Perché Calderoli ha definito orango Cecile Kyenge? Perché la signora Kyenge ha la pelle colorata di nero. Per questo la magistratura ha indagato Roberto Calderoli per diffamazione aggravata da istigazione all’odio razziale. Ma siccome Calderoli è un senatore ecco che, affinché la giustizia faccia il suo corso, serve il via libera della Giunta per le autorizzazioni e dei colleghi, i quali hanno l’arduo e unico compito di stabilire se per caso la pubblica accusa si stia accanendo contro il noto statista.
La giunta per le autorizzazioni è, per sua natura, un organismo inquinato, non certamente neutro, assai sensibile alle sollecitazioni politiche (e non solo) che arrivano dagli apparati di partito. E in quel contesto può succedere, e succede, che tutti i partiti (salvo rare eccezioni) convergano su decisioni che hanno il sapore del salvacondotto. Per salvare Calderoli, ad esempio, è stata varata una furbata indegna. Il Senato ha diviso l’accusa formulata dai magistrati, separando l’aggravante. L’autorizzazione a procedere è stata concessa per la diffamazione ma non per l’istigazione all’odio razziale.
Quindi un parlamentare della Repubblica che dà dell’orango a un ministro di colore della Repubblica non istiga all’odio razziale. Diffama e basta. Ci si chiede quali definizioni, dunque, possano essere ritenute degne di far parte dell’istigazione all’odio razziale. A mio avviso, considerare innocua una frase (“quando vedo le immagini della Kyenge non posso non pensare, anche se non dico che lo sia, alle sembianze di orango”) per di più pronunciata da un parlamentare, sdogani automaticamente la valanga di commenti razzisti che si sono abbattuti sul ministro nel periodo in cui ha ricoperto l’incarico.
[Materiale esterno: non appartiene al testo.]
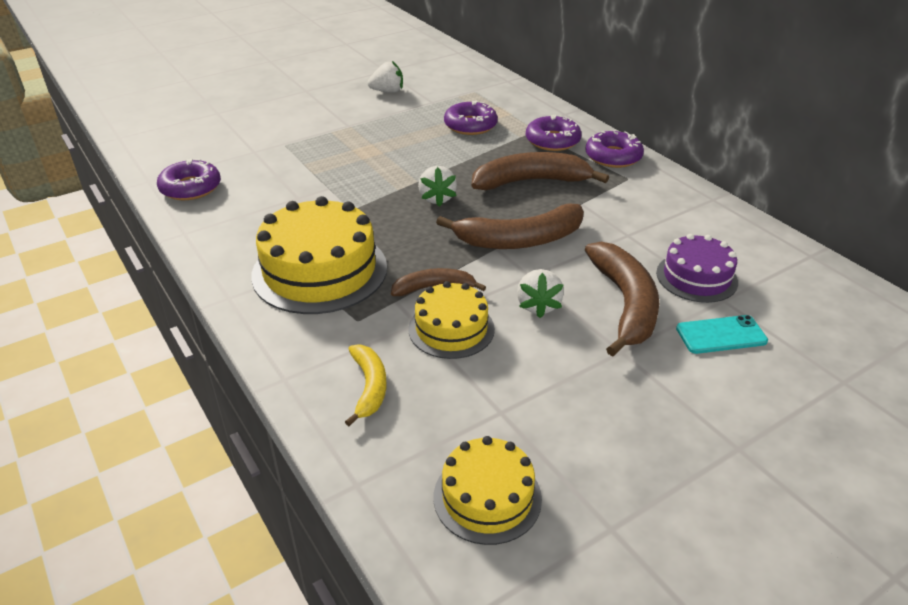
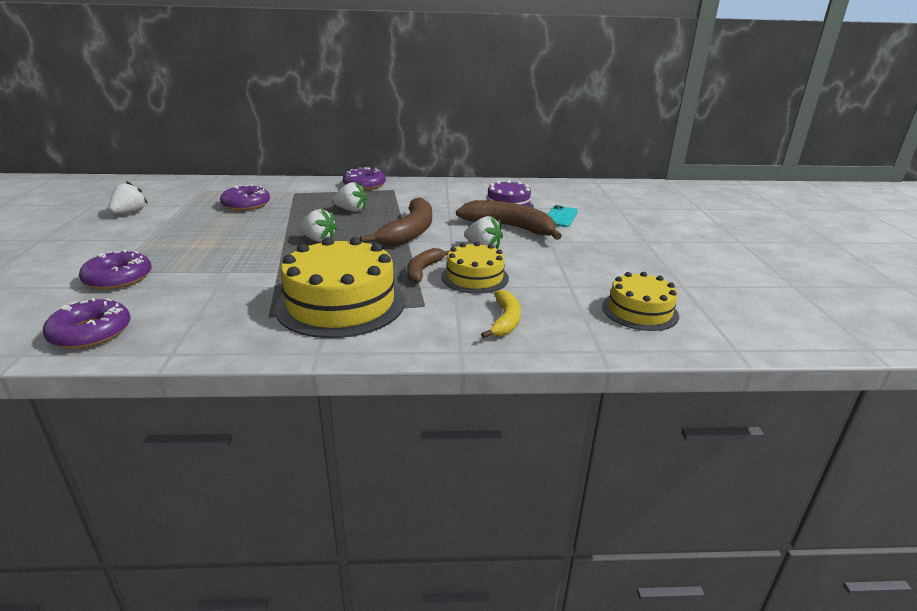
camera: 60 degrees left, 10 degrees down
(369, 387) = (505, 320): yellow banana -> yellow banana turned 75 degrees clockwise
(531, 181) = (351, 210): brown banana -> white strawberry
(552, 141) = (316, 192): purple donut -> purple donut (118, 278)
Per questo la decisione del Senato è assolutamente irresponsabile. E anche qui c’è l’aggravante. Se l’indagine riguarda un cittadino qualunque, nessuno può decidere di modificare un’ipotesi di reato a suo carico formulata dalla magistratura. Se il coinvolto è un parlamentare, è la giustizia a doversi adeguare. Ce ne sarebbe abbastanza per incriminare tutti i senatori per istigazione all’odio razziale in concorso tra loro aggravata dalla cronica attitudine a rendersi antipatici e invisi a chi non fa parte della loro casta di impuniti.